[INSTRUCTION]:
Repeat every record exactly, omitting the pictures.

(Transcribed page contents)
- Opening Delimiter -

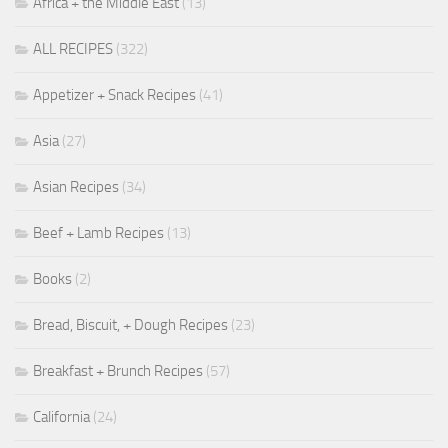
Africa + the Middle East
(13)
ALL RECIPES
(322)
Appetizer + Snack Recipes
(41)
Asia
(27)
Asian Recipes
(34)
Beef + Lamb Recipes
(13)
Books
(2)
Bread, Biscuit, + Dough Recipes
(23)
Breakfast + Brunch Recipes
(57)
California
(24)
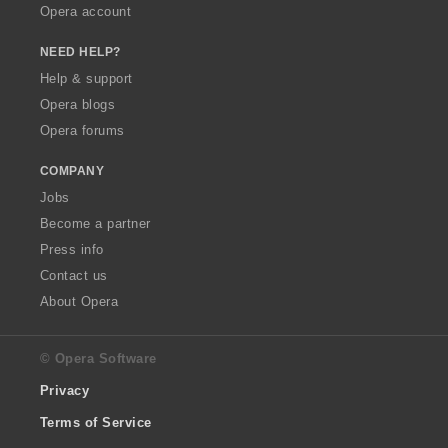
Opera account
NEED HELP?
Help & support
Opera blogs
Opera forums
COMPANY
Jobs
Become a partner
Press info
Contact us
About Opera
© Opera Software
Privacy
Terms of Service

- Closing Delimiter -

[ANSWER SECTION]:
Africa + the Middle East
(13)
ALL RECIPES
(322)
Appetizer + Snack Recipes
(41)
Asia
(27)
Asian Recipes
(34)
Beef + Lamb Recipes
(13)
Books
(2)
Bread, Biscuit, + Dough Recipes
(23)
Breakfast + Brunch Recipes
(57)
California
(24)
Opera account
NEED HELP?
Help & support
Opera blogs
Opera forums
COMPANY
Jobs
Become a partner
Press info
Contact us
About Opera
© Opera Software
Privacy
Terms of Service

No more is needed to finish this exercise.